JEAN STAROBINSKI, L’AUDACIEUX PAISIBLE

Le blog de Michel Crépu | Publié le : 07/03/2019

Dans son bureau de Genève, où il recevait les visiteurs, Jean Starobinski (« Staro » pour tout le monde), qui vient de mourir à l’âge de 98 ans ne semblait pas éprouvé par le poids des ans ni des travaux. À la voix douce et précise, il avait cette façon si particulière d’engager la conversation en ayant l’air de donner la parole à son interlocuteur. C’était une manière d’assumer son identité intellectuelle d’humaniste, le dernier de ce calibre. Mais là non plus, Jean Starobinski n’en rajoutait pas. Il ne cherchait pas à imposer un point de vue, mais bien plutôt à laisser le point de vue faire son chemin. On en trouve la leçon dans ce qui fut certainement son plus grand livre : Montaigne en mouvement, chef d’œuvre de clarté itinérante.
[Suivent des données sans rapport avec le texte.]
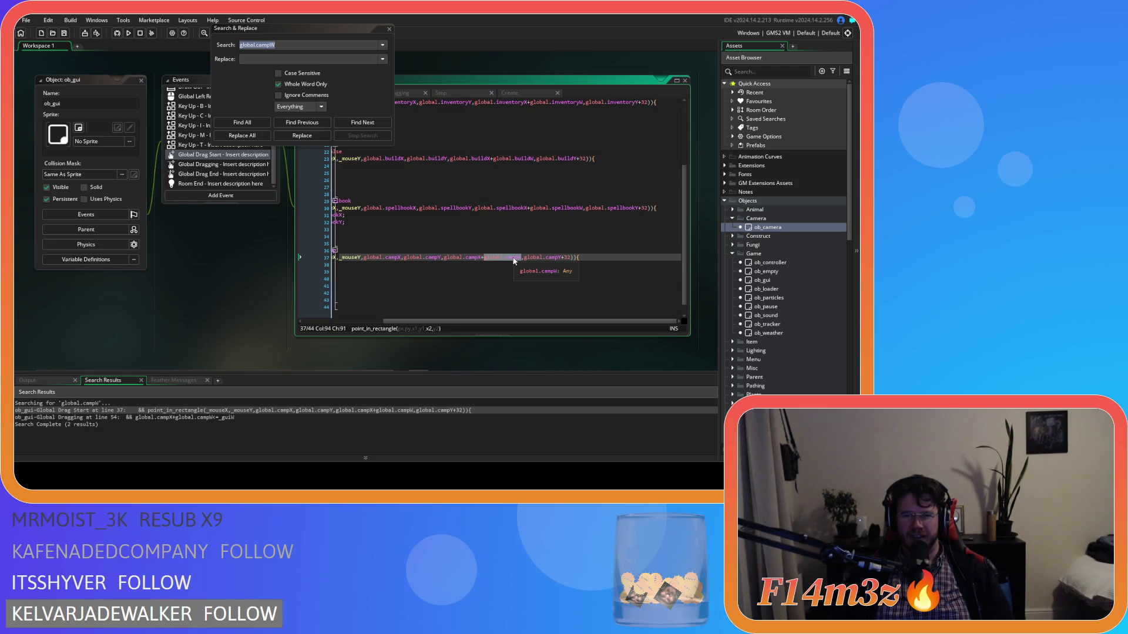
Step: Change campW to global.campWindowW in line 37's camp check
left_click(515, 258)
type("WindowW")
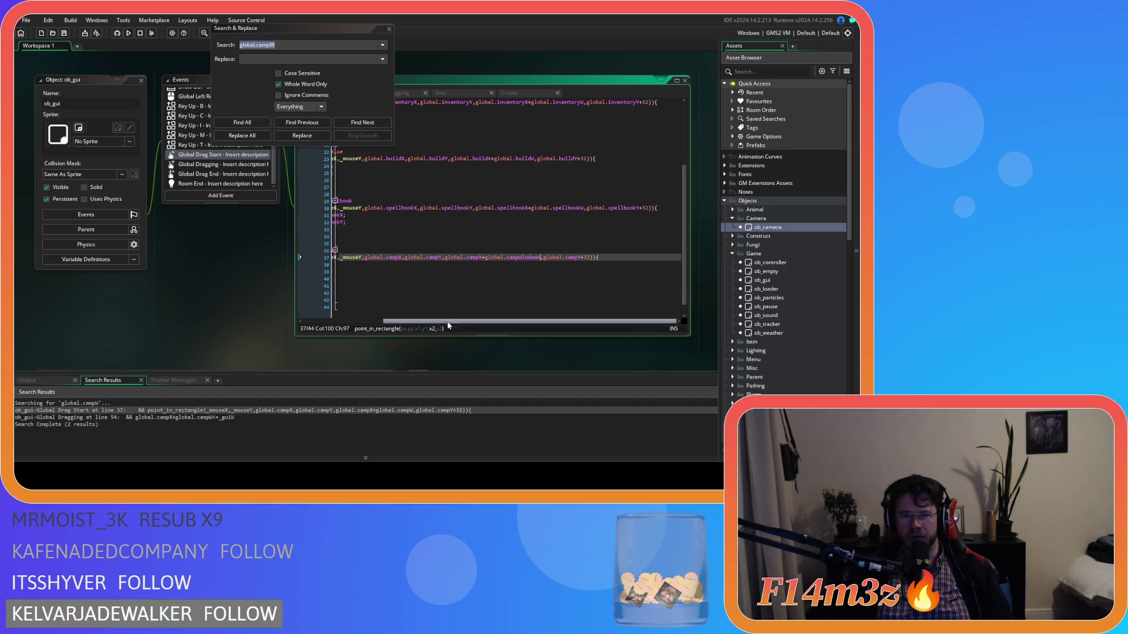
left_click_drag(449, 321, 376, 325)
Dans ce livre (publié comme tous les autres dans la « Bibliothèques des idées » de Gallimard), Starobinski se prenait au jeu de la circulation intellectuelle dont Montaigne lui semblait être l’emblème par excellence. Penser, être au monde, c’est accepter l’ironie du sort qui fait de chaque être humain le théâtre d’une véritable foire aux paradoxes. Inutile de chercher à exorciser le désordre des pensées pour lui substituer une fausse harmonie. La leçon de Montaigne est une leçon de subtilité et de modestie. En un sens, Montaigne est l’envers de l’autre grand écrivain qui a occupé Starobinski toute sa vie d’essayiste et d’écrivain : Rousseau. Livre magistral, La transparence et l’obstacle expose avec une rigueur et une sorte de douce ironie le duel engagé avec la réalité par l’auteur de La nouvelle Heloïse. Là où Montaigne se réjouit d’avoir à traverser un nouveau buisson de contradictions, Rousseau s’énerve, cherche un coupable sur qui passer sa colère. Starobinski ne lui en tenait pas rigueur, il acceptait Rousseau dans ses pires apories, comme autant d’informations sur la vie spirituelle, convaincu qu’il était que ce désespoir propre à Jean-Jacques, nous pouvions en extraire une connaissance précieuse sur la vie de l’esprit. À sa manière, si émouvante, Rousseau lu par Starobinski est aussi un symbole de la condition humaine. Et Starobinski n’a jamais cherché à décrire autre chose que cette fameuse condition humaine que sa formation de médecin et de connaisseur de la psychanalyse lui permettait de préciser, en vrai moderne qu’il était.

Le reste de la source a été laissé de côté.